**AVAILABLE DATA**
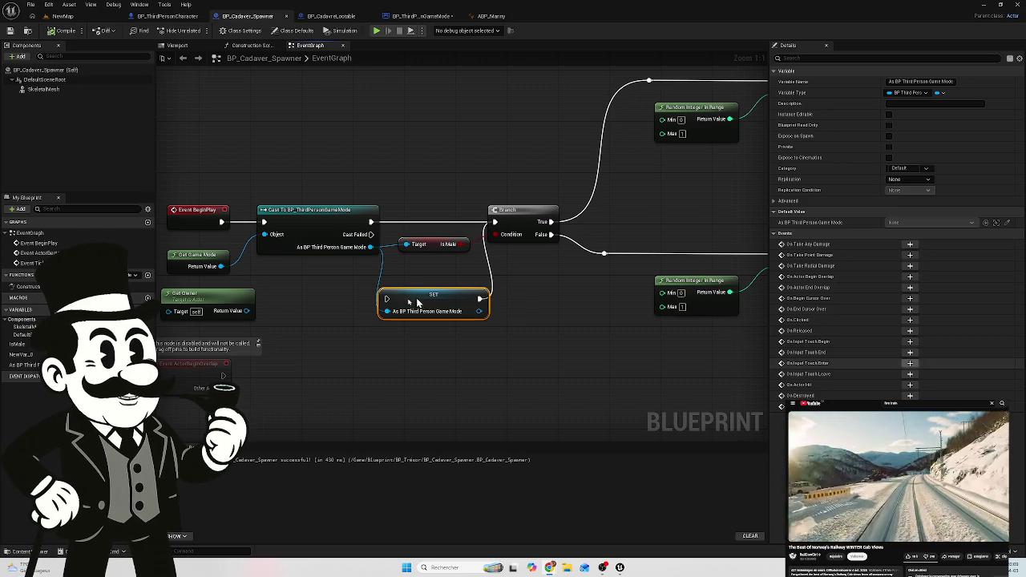
pyautogui.click(240, 292)
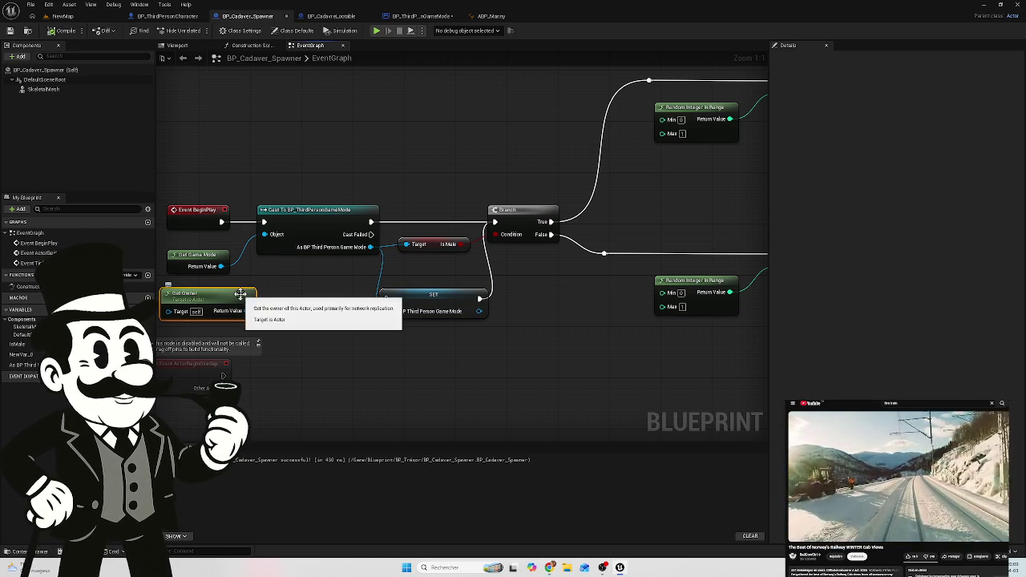
pyautogui.press('Delete')
pyautogui.moveTo(482, 371)
pyautogui.mouseDown()
pyautogui.moveTo(412, 372)
pyautogui.moveTo(610, 356)
pyautogui.moveTo(477, 341)
pyautogui.mouseUp()
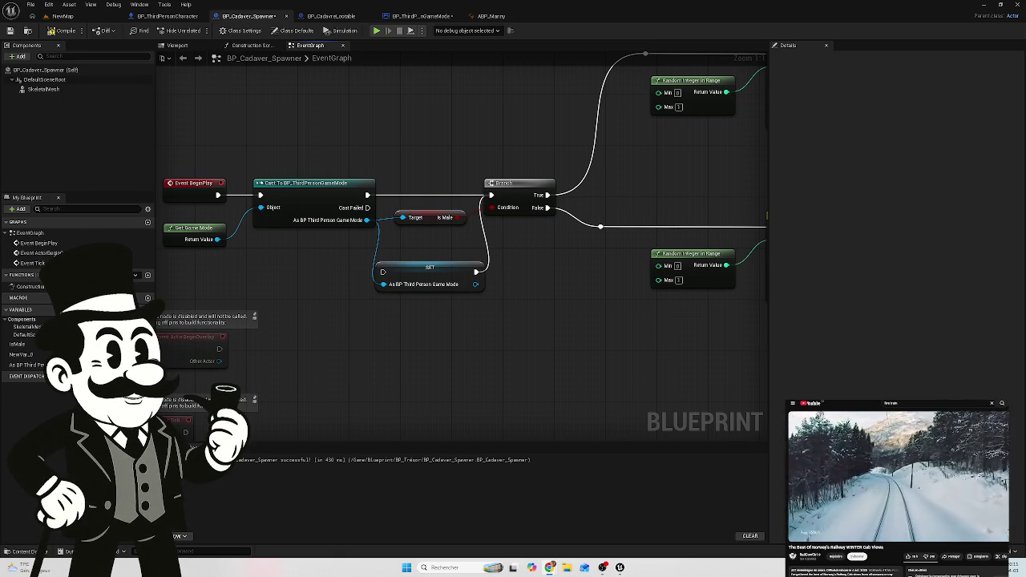
pyautogui.click(425, 16)
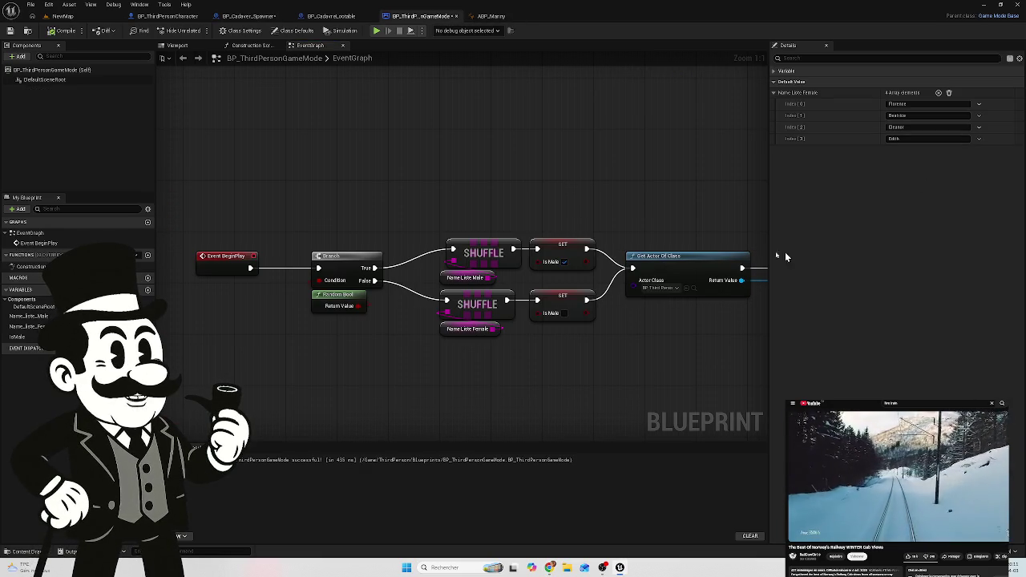
# Step: Tick the IsMale variable's Default Value checkbox so it starts as true
pyautogui.click(18, 338)
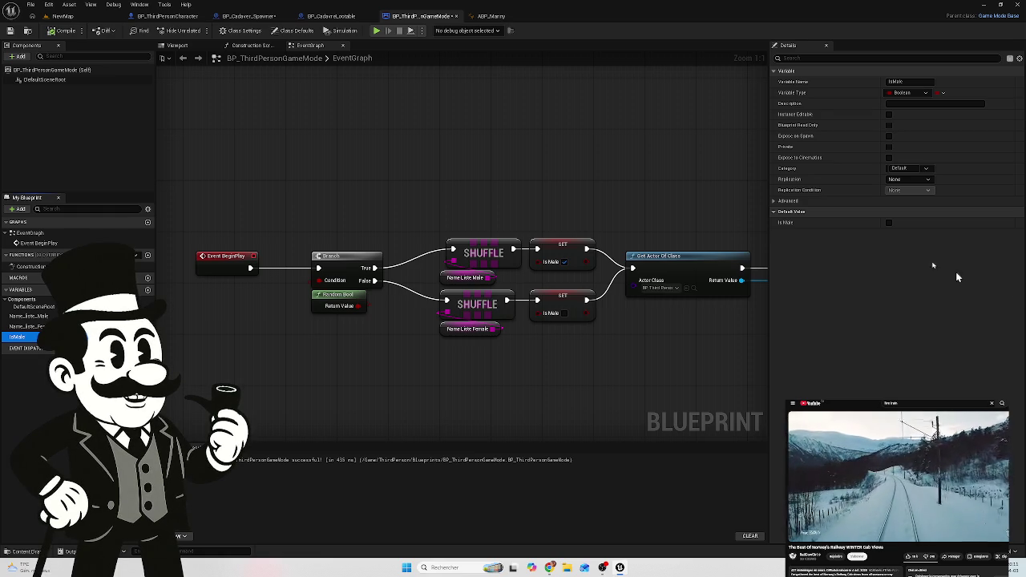
pyautogui.click(889, 223)
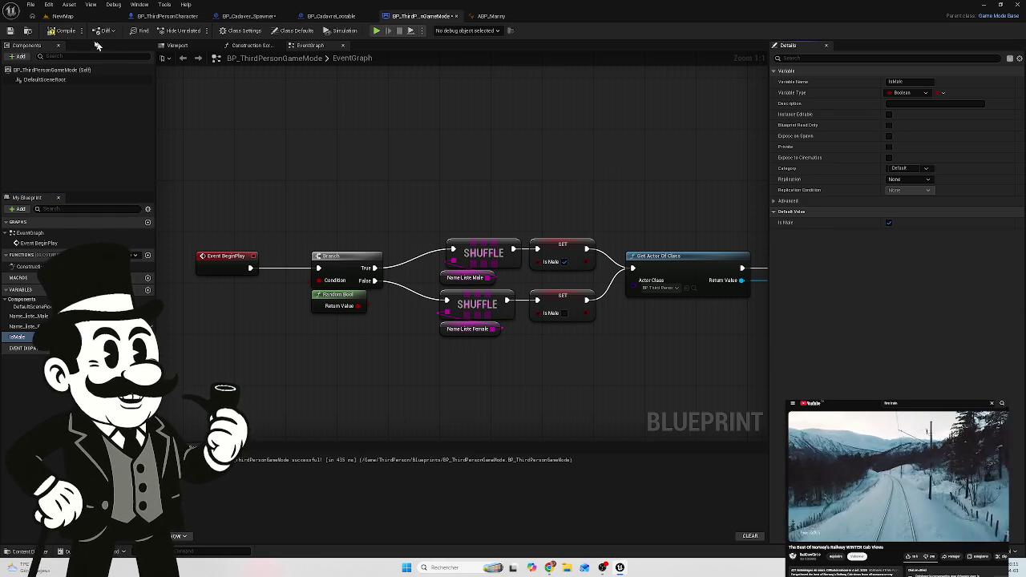
# Step: Play-test NewMap and read the tombstone names Bob, Edith, Beatrice and Carlos
pyautogui.click(67, 17)
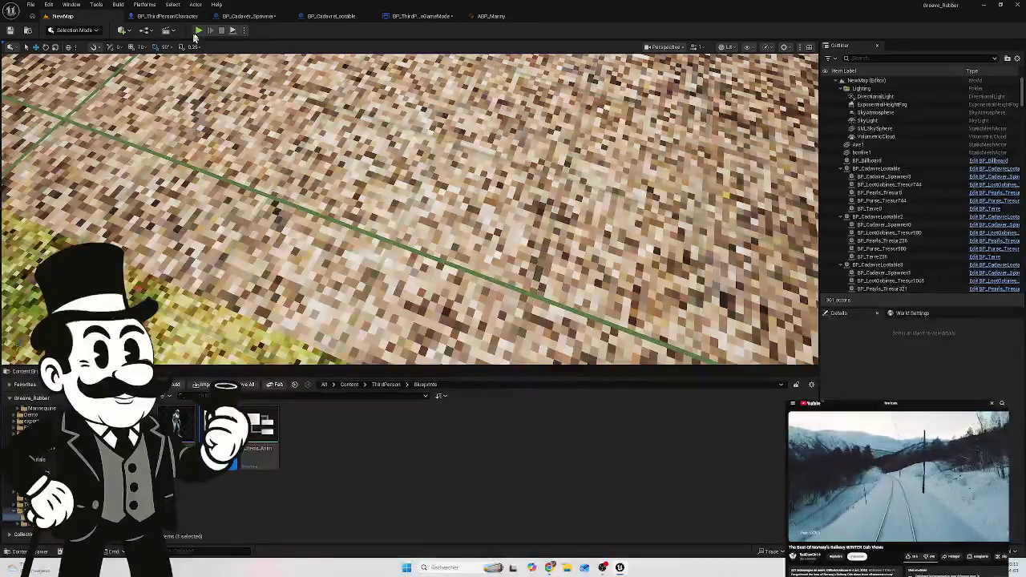
pyautogui.press('alt+p')
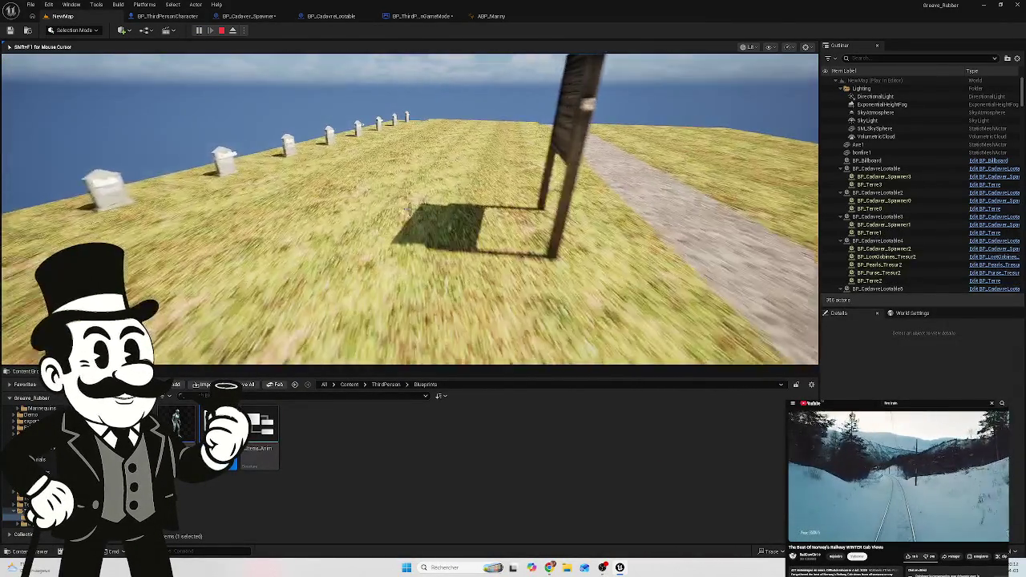
pyautogui.press('w')
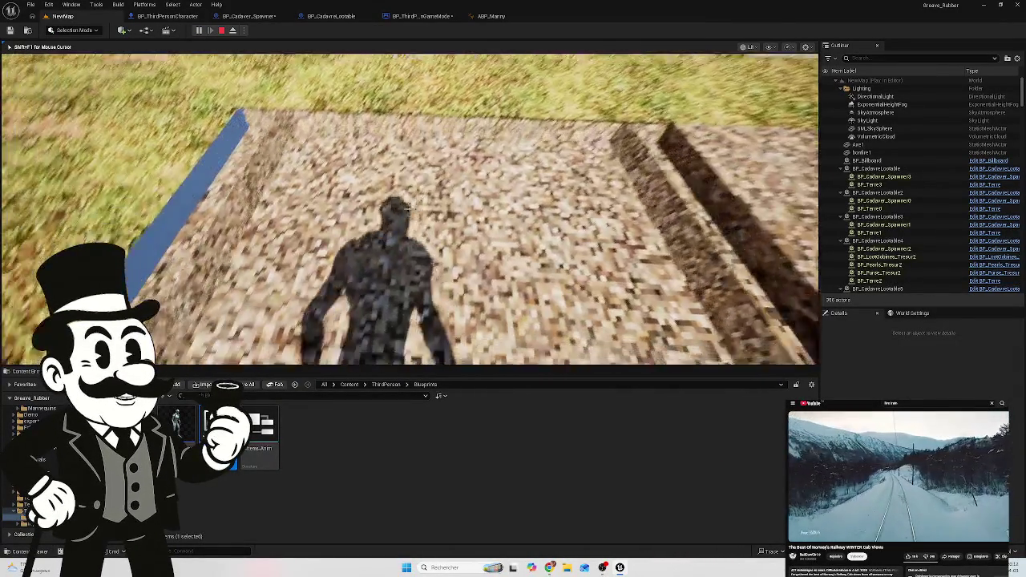
pyautogui.press('w')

**WHAT THE TASK ASKS**
Only those lines from the one containing "pyautogui.moveTo(610, 356)" to the end of the material above, retyped exactly and without pictures, belong in your reply.

**SOLUTION TO THE EXERCISE**
pyautogui.moveTo(610, 356)
pyautogui.moveTo(477, 341)
pyautogui.mouseUp()
pyautogui.click(425, 16)
# Step: Tick the IsMale variable's Default Value checkbox so it starts as true
pyautogui.click(18, 338)
pyautogui.click(889, 223)
# Step: Play-test NewMap and read the tombstone names Bob, Edith, Beatrice and Carlos
pyautogui.click(67, 17)
pyautogui.press('alt+p')
pyautogui.press('w')
pyautogui.press('w')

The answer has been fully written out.